Page 30 of Between Brothers

Chapter 11

Blue

I sat near Hayley and watched her. She was sitting on a metal stool, staring down at her large worktable covered in white butcher paper, a pencil in her hand and a worn down gum eraser, yardstick, and ruler nearby. She was staring at the blank paper as if waiting for it to speak to her.

She hadn’t even noticed me yet, she was so inside her own head, and I simply sat a ways away, watching, waiting, wanting to see what she did and how she worked. It was the week before Thanksgiving and our third date, and we’d agreed on a quiet evening in her studio. She wanted to work on a project for a local bookstore.

I’d arrived and found the lights on in the converted garage. I’d knocked but no answer. I’d seen her through one of the many panes of the window set in the door, and had tried the handle and found it unlocked. So, I’d quietly let myself in and had taken the empty stool she had set out.

She was lovely, dressed comfortably in black yoga pants and thick white athletic socks. A gray college sweatshirt with the neck artfully cut away hanging from one shoulder, the racerback of her sports bra peeking at the back. Her hair she’d clipped up, but stray tendrils escaped, framing her face, tickling the side of her neck which was long and graceful, begging for my lips to trace the sensitive places and make her shiver.

We’d been growing closer, more intimate, but we hadn’t gone much past kissing and heavy petting. I’d just barely managed to keep my hands out of her panties and off her breasts, but the struggle was real. I wanted her. I wanted her badly.

Cell had been growing irritable with the lack of progress and was losing interest in the chase, but for once I couldn’t care. This was at Hayley’s pace and I, for one, was enjoying the slow burn.

She took a deep long breath, let it out, and dropped her pencil, pressing her hands to her face and her fingertips into her eyes, rubbing them. I got up and the stool I was sitting on creaked. She jumped and let out a little scream, nearly falling off of her own seat.

“How long have you been there?” she cried and I smiled and went to her, folding her into my arms. I kissed the top of her head and massaged the back of her neck. She looked up at me, her wide brown eyes just slaying me.

“Long enough… what’s wrong?”

“Just frustrated, I guess.”

“Yeah? With what?”

She looked off to the side, and for the very first time ever, she lied to me and it was adorable.

“I just can’t think of something to do for this window. I just don’t know what to draw. Not that I’m very good at the whole drawing part anyways.”

I smiled, knowing full well that wasn’t it, that something else, something far more important was bothering her, but like with everything else my Hayley required patience.

“Sounds to me like you could use something to eat. Let me take you out for a quick bite and we can brainstorm.”

“Really?” she asked, swallowing hard.

“Really. It’s too cold out there for you for the bike, can we take your cage?”

She visibly relaxed a little more and said, “Yeah, absolutely.”

“Okay, find some shoes and a coat and let me take you out.”

“Sounds good.”

She went up to her loft and came back down in some sturdy running shoes. I got up and went over to her as she lifted a knitted scarf off of the coat tree. I plucked down a down jacket and held it out for her to shrug into, which she did, and handed her down her purse. She plucked her keys off the hook and smiled at me and it held an edge of tiredness.
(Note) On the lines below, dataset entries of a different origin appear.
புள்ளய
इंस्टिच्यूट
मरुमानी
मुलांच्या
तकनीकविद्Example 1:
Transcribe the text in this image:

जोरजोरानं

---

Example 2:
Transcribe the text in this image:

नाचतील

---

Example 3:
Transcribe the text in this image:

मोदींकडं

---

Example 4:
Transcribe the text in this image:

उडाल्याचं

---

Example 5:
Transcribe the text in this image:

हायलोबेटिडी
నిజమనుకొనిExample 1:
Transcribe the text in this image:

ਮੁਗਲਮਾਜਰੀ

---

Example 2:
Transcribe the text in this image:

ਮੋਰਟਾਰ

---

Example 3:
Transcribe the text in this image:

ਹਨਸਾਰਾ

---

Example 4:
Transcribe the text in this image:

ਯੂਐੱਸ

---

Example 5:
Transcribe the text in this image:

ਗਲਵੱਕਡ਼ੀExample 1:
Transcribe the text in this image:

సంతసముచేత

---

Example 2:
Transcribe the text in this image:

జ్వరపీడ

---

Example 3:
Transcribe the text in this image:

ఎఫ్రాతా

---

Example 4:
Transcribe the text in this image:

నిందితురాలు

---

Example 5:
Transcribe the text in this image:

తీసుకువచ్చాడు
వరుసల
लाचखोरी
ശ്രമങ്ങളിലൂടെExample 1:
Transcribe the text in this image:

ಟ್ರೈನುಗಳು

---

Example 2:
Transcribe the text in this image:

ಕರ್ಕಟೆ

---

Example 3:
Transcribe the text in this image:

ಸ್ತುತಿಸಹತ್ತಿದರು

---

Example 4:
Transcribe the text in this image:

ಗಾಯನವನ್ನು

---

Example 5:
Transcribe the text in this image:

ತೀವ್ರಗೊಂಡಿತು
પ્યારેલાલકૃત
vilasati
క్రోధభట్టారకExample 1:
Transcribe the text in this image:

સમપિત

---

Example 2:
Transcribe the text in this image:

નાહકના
I took them from her and asked, “Mind if I drive?”

“Not at all.”

It felt good. It felt normal, like we were a couple, and I’d be lying if I said that I wasn’t fully indulging in the sensation.

I placed my hand lightly on her lower back and led her outside, turning only to lock up her space, the one I was honored she let me into. She hadn’t brought Cell back here yet, and that wasn’t lost on me.
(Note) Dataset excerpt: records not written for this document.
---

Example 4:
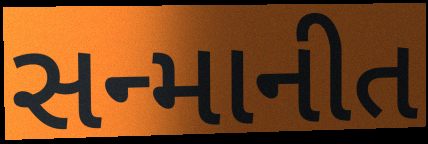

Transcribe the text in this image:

સન્માનીત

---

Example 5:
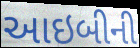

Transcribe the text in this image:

આઇબીની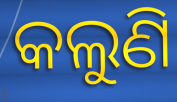
କଲୁଣିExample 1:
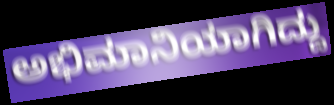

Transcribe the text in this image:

ಅಭಿಮಾನಿಯಾಗಿದ್ದು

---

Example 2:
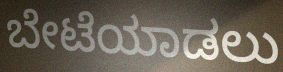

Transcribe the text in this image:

ಬೇಟೆಯಾಡಲು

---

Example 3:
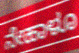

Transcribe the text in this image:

ನೇಹಾಳೂ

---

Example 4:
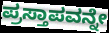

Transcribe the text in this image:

ಪ್ರಸ್ತಾಪವನ್ನೇ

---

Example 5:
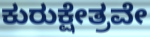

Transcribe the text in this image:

ಕುರುಕ್ಷೇತ್ರವೇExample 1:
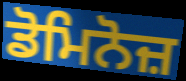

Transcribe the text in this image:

ਡੋਮਿਨੋਜ਼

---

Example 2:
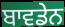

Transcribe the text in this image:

ਬਾਵਡੇਨ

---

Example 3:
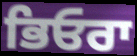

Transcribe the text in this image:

ਭਿਓਰਾ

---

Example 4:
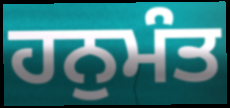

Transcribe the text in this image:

ਹਨੁਮੰਤ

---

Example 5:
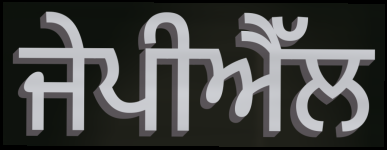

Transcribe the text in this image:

ਜੇਪੀਐੱਲ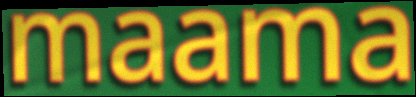
maama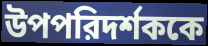
উপপরিদর্শককেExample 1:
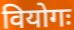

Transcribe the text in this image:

वियोगः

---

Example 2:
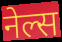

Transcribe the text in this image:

नेल्स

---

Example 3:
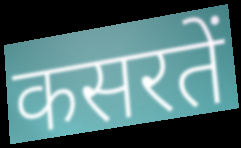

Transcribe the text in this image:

कसरतें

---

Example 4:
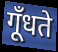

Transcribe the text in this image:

गूँधते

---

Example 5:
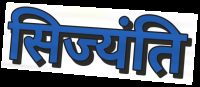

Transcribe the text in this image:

सिज्यंतिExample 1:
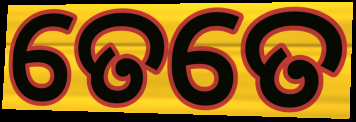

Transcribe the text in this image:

ତେତେ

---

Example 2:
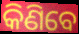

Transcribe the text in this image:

କିଣିବେ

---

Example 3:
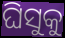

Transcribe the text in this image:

ଘିସୁକୁ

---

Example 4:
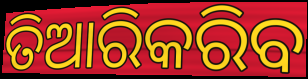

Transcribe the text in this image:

ତିଆରିକରିବ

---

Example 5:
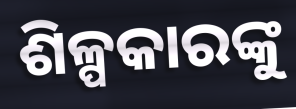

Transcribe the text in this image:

ଶିଳ୍ପକାରଙ୍କୁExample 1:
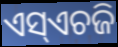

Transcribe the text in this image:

ଏସ୍ଏଚଜି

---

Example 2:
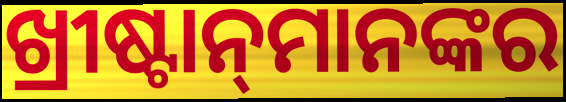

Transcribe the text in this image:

ଖ୍ରୀଷ୍ଟାନ୍‌ମାନଙ୍କର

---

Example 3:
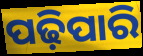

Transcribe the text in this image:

ପଢ଼ିପାରି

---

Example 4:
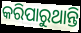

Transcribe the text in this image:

କରିପାରୁଥାନ୍ତି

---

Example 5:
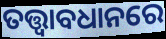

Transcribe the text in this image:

ତତ୍ତ୍ୱାବଧାନରେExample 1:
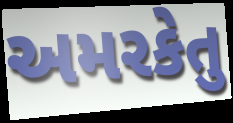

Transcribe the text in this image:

અમરકેતુ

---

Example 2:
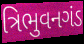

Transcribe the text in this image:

ત્રિભુવનગંડ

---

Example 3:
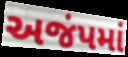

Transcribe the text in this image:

અજંપમાં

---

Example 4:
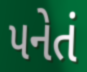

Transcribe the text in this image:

પનેતં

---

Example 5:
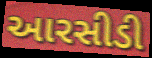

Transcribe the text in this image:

આરસીડીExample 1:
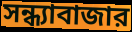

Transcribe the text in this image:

সন্ধ্যাবাজার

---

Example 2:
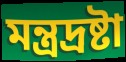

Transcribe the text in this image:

মন্ত্রদ্রষ্টা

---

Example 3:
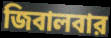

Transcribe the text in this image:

জিবালবার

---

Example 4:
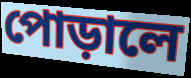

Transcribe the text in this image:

পোড়ালে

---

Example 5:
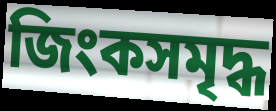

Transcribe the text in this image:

জিংকসমৃদ্ধ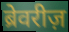
ब्रेवरीज़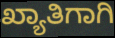
ಖ್ಯಾತಿಗಾಗಿ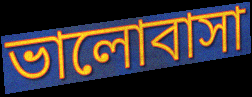
ভালোবাসা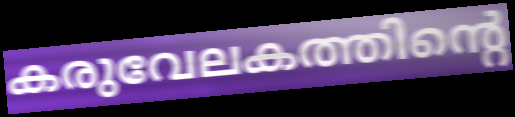
കരുവേലകത്തിന്റെ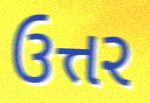
ઉત્તર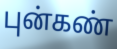
புன்கண்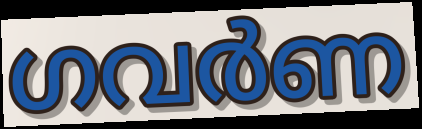
ഗവർണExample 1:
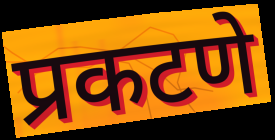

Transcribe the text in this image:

प्रकटणे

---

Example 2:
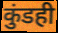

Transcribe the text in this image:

कुंडही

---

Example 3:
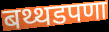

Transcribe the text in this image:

बथ्थडपणा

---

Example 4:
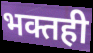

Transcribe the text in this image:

भक्तही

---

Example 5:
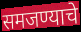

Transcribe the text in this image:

समजण्याचे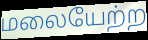
மலையேற்ற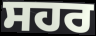
ਸਹਰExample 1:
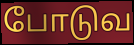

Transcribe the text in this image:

போடுவ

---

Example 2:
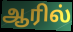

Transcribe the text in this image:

ஆரில்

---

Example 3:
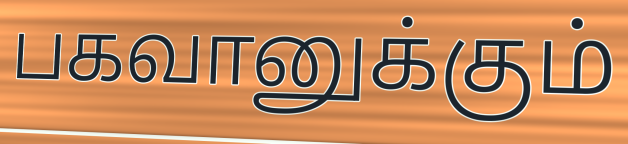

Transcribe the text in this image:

பகவானுக்கும்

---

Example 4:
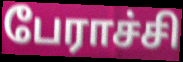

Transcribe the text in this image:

பேராச்சி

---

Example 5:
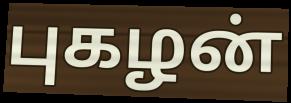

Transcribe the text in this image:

புகழன்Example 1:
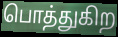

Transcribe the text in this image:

பொத்துகிற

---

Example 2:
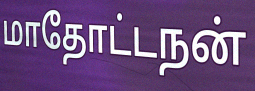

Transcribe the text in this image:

மாதோட்டநன்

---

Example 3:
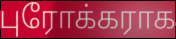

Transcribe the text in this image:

புரோக்கராக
I held the passenger door to her cage open for her and closed it for her. Doing everything a gentleman was supposed to do, not because I was a gentleman, that was laughable, but because she deserved it. She deserved to be treated well, because everything about her behavior screamed long and loud that she really hadn’t been up until now.

“Is diner food okay as long as it’s not your diner?” I asked.

“Sounds great,” she said. “I could really use a good milkshake.”